Task → Copy, word for word, the lines of the entries below between the one with "MG. Todos os" and the one with "nweg insgesamt unglaubliche", inclusive, and leave out everything else.

Extracted material →
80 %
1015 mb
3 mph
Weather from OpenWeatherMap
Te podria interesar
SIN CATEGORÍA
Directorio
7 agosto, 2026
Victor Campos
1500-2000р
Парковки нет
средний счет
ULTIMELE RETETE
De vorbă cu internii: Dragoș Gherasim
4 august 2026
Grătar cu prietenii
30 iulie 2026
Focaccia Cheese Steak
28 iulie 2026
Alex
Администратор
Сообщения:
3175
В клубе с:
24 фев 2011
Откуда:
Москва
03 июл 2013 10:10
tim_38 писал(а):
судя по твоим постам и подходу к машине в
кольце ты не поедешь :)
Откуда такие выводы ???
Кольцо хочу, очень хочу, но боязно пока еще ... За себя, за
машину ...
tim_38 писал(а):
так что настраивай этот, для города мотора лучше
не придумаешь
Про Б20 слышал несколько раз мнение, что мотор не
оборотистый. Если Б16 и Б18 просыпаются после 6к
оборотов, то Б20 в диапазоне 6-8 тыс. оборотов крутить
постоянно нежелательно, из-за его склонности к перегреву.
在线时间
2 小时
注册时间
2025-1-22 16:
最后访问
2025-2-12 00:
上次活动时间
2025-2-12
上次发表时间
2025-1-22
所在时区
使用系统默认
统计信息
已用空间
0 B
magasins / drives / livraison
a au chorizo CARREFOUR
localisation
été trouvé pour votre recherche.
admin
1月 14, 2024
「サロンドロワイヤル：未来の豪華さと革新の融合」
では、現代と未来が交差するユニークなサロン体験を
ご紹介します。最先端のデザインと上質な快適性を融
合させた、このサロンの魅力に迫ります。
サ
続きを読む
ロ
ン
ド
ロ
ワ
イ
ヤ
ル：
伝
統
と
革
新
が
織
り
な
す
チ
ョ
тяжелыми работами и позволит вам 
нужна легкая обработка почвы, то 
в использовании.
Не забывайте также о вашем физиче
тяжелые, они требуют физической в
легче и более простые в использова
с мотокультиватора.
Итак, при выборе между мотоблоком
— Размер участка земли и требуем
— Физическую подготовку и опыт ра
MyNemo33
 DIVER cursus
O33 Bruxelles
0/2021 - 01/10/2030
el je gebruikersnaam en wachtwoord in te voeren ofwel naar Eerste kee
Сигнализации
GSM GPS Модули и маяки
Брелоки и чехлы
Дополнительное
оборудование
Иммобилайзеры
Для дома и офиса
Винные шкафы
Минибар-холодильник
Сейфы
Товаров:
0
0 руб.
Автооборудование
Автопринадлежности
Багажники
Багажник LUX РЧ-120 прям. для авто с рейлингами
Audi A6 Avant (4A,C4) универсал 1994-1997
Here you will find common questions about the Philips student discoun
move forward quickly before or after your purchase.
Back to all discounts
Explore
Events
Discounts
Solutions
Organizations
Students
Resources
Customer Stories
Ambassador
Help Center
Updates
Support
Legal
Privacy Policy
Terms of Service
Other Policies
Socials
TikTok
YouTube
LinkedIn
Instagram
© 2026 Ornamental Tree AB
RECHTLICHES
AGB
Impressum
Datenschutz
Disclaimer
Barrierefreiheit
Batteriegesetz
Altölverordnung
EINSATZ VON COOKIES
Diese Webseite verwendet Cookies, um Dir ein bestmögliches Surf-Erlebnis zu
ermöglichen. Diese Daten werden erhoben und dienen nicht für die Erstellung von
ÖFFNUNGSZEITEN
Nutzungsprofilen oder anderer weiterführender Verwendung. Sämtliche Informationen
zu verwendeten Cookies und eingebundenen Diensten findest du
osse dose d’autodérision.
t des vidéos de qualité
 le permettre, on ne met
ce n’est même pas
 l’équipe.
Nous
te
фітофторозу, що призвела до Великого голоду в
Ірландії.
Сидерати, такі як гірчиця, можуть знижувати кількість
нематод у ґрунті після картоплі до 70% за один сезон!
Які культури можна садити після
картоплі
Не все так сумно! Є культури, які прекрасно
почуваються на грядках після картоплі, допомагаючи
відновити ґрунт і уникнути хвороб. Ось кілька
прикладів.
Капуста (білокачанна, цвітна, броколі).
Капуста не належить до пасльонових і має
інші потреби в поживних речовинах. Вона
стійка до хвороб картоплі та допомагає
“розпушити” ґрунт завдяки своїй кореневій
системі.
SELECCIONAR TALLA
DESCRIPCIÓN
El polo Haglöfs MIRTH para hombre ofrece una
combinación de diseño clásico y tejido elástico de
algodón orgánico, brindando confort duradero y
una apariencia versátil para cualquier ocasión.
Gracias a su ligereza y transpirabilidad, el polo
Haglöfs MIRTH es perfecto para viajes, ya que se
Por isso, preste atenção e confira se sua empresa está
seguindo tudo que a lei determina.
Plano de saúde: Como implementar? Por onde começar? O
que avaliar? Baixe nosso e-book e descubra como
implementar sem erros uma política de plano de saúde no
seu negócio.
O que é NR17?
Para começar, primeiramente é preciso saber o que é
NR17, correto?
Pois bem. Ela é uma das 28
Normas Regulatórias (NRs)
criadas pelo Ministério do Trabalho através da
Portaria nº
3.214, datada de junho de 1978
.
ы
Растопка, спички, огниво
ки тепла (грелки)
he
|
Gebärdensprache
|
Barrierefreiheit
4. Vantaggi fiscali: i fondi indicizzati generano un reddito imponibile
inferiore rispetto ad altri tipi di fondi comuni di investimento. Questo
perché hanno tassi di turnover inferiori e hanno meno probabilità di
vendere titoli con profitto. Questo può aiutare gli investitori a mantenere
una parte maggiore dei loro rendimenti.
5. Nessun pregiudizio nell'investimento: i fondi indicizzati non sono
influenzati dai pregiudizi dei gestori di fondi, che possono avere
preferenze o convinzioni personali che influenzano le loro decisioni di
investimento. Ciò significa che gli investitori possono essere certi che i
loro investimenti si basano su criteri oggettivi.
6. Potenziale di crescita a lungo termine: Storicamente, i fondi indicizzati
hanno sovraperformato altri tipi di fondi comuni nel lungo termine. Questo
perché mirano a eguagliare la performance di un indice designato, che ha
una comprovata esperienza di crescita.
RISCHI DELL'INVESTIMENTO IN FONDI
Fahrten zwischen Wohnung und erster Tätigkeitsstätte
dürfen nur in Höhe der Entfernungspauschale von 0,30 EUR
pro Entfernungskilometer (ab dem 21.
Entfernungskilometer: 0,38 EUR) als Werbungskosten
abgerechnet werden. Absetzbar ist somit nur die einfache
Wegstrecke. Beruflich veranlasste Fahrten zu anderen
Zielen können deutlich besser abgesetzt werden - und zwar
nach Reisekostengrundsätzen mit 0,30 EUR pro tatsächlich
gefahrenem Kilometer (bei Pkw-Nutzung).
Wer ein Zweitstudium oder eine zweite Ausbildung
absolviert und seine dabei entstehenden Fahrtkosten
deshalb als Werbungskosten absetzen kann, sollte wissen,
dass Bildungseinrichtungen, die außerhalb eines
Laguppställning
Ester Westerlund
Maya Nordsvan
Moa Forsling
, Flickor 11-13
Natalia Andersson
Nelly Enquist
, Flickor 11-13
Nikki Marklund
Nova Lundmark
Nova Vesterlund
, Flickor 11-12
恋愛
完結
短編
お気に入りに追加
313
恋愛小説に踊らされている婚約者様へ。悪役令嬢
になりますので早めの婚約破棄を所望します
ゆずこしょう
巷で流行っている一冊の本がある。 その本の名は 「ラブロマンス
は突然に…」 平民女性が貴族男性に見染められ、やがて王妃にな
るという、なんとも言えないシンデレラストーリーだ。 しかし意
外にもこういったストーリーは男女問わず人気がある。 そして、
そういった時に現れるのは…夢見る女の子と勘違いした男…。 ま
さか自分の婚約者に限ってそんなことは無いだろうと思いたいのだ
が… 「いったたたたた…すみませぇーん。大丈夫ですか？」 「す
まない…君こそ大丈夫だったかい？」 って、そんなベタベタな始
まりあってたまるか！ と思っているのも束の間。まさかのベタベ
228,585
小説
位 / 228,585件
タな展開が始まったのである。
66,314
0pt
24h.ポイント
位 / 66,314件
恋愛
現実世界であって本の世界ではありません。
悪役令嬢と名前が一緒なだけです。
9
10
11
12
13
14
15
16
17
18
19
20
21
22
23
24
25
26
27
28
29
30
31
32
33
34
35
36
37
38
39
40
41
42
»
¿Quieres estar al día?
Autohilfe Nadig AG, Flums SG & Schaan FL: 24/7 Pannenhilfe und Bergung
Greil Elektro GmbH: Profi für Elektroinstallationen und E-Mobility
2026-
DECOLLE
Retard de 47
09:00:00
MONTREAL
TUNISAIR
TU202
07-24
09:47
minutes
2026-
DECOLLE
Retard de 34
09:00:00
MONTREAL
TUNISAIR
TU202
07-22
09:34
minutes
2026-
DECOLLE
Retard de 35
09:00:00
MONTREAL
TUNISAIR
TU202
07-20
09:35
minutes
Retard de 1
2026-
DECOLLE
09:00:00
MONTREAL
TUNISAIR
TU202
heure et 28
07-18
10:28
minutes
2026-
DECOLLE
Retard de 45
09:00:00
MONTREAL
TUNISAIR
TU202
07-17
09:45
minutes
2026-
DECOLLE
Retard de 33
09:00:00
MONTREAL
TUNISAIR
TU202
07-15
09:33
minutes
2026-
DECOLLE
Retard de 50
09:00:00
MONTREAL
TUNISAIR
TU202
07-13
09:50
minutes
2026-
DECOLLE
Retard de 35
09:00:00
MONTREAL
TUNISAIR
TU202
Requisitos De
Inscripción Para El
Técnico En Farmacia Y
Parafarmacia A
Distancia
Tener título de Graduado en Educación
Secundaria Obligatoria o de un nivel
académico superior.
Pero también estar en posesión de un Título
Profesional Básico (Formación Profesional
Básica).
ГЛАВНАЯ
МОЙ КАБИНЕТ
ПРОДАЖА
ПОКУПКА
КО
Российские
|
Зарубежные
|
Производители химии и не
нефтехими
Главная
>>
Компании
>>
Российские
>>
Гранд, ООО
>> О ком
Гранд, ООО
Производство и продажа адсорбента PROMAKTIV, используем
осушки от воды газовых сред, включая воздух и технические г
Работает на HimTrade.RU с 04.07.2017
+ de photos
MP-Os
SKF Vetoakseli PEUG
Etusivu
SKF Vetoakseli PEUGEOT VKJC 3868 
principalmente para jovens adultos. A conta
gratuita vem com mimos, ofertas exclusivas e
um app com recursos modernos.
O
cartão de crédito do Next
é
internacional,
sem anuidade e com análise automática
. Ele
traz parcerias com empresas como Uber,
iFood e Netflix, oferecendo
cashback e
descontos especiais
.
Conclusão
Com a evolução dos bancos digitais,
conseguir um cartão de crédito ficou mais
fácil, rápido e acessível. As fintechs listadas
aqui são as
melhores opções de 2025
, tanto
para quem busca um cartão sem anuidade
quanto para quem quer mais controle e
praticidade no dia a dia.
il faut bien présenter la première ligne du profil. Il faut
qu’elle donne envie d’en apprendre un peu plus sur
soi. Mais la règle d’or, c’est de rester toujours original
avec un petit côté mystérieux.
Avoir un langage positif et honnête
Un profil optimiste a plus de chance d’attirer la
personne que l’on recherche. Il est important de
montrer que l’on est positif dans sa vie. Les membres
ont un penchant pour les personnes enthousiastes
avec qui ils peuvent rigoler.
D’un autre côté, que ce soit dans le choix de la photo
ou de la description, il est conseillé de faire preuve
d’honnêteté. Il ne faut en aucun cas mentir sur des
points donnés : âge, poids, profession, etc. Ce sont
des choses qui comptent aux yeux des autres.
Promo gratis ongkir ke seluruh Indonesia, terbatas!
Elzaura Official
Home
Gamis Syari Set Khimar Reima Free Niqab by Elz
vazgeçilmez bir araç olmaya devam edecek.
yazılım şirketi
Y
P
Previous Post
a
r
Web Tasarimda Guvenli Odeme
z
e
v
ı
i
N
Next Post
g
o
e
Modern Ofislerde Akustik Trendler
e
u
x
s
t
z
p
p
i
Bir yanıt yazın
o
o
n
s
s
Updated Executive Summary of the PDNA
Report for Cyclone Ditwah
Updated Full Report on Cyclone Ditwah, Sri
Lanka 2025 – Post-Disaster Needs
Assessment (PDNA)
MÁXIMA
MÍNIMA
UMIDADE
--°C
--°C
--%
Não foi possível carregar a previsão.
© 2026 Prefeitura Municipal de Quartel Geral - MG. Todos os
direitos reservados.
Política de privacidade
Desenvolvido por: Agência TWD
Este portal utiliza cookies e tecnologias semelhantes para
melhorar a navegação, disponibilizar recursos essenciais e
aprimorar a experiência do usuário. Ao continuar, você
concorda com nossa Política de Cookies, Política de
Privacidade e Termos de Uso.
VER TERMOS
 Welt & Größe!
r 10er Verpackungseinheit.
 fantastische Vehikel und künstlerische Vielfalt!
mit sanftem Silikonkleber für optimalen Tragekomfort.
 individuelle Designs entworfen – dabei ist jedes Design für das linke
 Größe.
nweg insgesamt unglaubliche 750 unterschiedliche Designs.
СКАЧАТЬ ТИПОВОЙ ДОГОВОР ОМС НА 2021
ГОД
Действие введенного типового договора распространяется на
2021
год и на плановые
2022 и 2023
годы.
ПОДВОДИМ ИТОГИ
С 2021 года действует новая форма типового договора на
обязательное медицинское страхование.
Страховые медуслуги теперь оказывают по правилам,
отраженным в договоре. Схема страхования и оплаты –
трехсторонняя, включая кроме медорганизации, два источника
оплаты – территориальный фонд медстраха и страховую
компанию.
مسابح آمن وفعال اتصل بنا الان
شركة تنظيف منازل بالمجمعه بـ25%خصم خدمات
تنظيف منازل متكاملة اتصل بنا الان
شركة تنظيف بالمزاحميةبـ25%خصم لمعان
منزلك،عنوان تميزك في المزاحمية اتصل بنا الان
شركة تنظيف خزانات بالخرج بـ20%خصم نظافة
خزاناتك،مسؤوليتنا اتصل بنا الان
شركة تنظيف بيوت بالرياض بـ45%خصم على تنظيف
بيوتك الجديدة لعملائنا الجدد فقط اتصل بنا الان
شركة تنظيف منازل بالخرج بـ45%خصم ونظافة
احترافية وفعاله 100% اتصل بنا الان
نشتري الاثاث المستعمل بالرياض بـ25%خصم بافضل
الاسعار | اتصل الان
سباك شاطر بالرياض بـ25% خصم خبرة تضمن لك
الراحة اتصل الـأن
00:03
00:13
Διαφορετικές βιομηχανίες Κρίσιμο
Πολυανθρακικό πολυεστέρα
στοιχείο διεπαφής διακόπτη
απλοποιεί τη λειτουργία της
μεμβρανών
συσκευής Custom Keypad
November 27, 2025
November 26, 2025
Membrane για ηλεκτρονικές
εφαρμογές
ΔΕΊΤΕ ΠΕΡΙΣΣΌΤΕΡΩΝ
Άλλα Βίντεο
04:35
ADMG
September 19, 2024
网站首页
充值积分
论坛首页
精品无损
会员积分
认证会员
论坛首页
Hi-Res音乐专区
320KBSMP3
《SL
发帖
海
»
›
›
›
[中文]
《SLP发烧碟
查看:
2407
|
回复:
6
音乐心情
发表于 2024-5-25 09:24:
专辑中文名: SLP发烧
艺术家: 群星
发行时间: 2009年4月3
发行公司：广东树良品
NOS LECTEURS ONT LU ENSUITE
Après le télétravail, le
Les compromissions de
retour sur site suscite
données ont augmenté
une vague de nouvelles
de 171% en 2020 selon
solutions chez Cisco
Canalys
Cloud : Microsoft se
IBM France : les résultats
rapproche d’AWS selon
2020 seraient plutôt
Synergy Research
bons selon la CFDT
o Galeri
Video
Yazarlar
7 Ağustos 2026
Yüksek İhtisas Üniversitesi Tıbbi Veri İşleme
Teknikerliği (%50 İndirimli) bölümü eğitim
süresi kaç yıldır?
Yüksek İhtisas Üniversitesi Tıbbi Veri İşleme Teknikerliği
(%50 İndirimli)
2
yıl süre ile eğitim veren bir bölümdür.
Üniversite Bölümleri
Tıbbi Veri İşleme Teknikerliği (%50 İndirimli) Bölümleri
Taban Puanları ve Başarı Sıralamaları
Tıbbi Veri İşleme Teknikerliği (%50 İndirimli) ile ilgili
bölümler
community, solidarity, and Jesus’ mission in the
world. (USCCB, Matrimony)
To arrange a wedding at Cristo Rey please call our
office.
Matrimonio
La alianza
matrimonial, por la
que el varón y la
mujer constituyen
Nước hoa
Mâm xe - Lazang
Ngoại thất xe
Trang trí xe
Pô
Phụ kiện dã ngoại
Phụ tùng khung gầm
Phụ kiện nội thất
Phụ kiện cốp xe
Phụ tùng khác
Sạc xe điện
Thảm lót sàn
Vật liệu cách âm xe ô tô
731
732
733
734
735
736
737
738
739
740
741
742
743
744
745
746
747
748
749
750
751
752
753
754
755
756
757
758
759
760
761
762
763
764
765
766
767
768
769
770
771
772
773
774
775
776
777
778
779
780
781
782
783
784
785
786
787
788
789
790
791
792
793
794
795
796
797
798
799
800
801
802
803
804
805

Problem solution →
© 2026 Prefeitura Municipal de Quartel Geral - MG. Todos os
direitos reservados.
Política de privacidade
Desenvolvido por: Agência TWD
Este portal utiliza cookies e tecnologias semelhantes para
melhorar a navegação, disponibilizar recursos essenciais e
aprimorar a experiência do usuário. Ao continuar, você
concorda com nossa Política de Cookies, Política de
Privacidade e Termos de Uso.
VER TERMOS
 Welt & Größe!
r 10er Verpackungseinheit.
 fantastische Vehikel und künstlerische Vielfalt!
mit sanftem Silikonkleber für optimalen Tragekomfort.
 individuelle Designs entworfen – dabei ist jedes Design für das linke
 Größe.
nweg insgesamt unglaubliche 750 unterschiedliche Designs.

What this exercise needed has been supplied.